Esta sensação, preciosa para o crente, é preciosa para o intelectual, porque o põe numa comunhão flagrante, com um dos mais maravilhosos momentos da História Humana. Decerto seria igualmente interessante (mais interessante talvez), que se pudesse colher a mesma emoção na Grécia, e que aí encontrássemos ainda nos seus trajes, nas suas maneiras, na sua sociabilidade, a grande Atenas de Péricles. Infelizmente, essa Atenas incomparável jaz morta, para sempre soterrada, desfeita em pó, sob a Atenas romana, e a Atenas bizantina, e a Atenas bárbara, e a Atenas muçulmana, e a Atenas constitucional e sórdida. Por toda a parte o velho cenário da história está assim esfnangalhado e em ruínas. Os próprios montes perderam, ao que parece, a configuração clássica: e ninguém pode achar, no Lácio, o rio e o fresco vale que Virgílio habitou e tão virgilianamente cantou.

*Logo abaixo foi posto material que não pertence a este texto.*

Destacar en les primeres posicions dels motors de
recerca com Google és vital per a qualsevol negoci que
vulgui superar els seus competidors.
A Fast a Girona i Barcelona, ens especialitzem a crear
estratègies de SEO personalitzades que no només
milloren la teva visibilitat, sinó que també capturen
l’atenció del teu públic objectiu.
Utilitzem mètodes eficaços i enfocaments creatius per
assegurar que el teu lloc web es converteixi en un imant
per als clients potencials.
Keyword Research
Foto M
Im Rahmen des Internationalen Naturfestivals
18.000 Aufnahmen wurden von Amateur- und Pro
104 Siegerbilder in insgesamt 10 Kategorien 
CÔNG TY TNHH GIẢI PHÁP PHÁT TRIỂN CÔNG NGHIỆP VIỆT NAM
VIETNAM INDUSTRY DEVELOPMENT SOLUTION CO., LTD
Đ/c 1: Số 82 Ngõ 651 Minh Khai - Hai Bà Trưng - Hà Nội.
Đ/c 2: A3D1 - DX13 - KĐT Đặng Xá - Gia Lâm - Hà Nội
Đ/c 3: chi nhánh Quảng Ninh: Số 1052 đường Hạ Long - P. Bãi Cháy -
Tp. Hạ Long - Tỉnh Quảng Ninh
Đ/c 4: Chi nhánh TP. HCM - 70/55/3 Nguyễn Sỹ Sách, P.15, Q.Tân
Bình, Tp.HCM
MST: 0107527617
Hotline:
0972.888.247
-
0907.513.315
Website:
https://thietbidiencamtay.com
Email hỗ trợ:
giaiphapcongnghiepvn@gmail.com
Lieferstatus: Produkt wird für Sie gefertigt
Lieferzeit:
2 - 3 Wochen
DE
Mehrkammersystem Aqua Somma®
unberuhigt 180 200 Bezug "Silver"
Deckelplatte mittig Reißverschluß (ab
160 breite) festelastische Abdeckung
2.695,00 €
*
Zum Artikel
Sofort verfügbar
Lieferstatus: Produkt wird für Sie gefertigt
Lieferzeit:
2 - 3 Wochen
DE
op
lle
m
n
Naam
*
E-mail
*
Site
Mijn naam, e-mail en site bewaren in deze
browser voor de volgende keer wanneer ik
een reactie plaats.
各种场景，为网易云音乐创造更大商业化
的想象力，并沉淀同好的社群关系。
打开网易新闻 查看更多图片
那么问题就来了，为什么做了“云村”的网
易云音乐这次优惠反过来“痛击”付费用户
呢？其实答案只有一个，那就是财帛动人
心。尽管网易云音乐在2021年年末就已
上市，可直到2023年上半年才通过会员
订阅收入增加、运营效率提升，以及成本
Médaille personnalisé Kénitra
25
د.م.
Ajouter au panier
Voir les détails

Um único sítio na terra permanecia ainda com os aspectos, os costumes, com que o tinham visto, e de que tinham partilhado, os homens que deram ao mundo uma das suas mais altas transformações:--e esse sítio era um pedaço da Judeia, da Samária e da Galileia. Se ele for grosseiramente modernizado, nivelado ao protótipo social, querido do século, que é o distrito de Liverpul ou o departamento de Marselha, e se assim desaparecer para sempre a oportunidade educadora de ver uma grande imagem do Passado, que profanação, que devastação bruta e bárbara! E por perder essa forma sobrevivente das civilizações antigas, o tesouro do nosso saber e da nossa inspiração fica irreparavelmente diminuído.

Ninguém mais do que eu, decerto, aprecia e venera um caminho de ferro, meu Bertrand;--e ser-me-ia penoso ter de jornadear de Paris a Bordéus, como Jesus subia do vale de Jericó para Jerusalém, escarranchado num burro. As coisas mais úteis; porém, são importunas, e mesmo escandalosas, quando invadem grosseiramente lugares que lhes não são congéneres. Nada mais necessário na vida do que um restaurante: e todavia ninguém, por mais descrente ou irreverente, desejaria que se instalasse um restaurante com as suas mesas, o seu tinir de pratos, o seu cheiro a guisados,--nas naves de Notre-Dame ou na velha Sé de Coimbra. Um caminho de ferro é obra louvável entre Paris e Bordéus. Entre Jericó e Jerusalém basta a égua ligeira que se aluga por dois dracmas, e a tenda de lona que se planta à tarde entre os palmares, à beira de uma água clara, e onde se dorme tão santamente sob a paz radiante das estrelas da Síria.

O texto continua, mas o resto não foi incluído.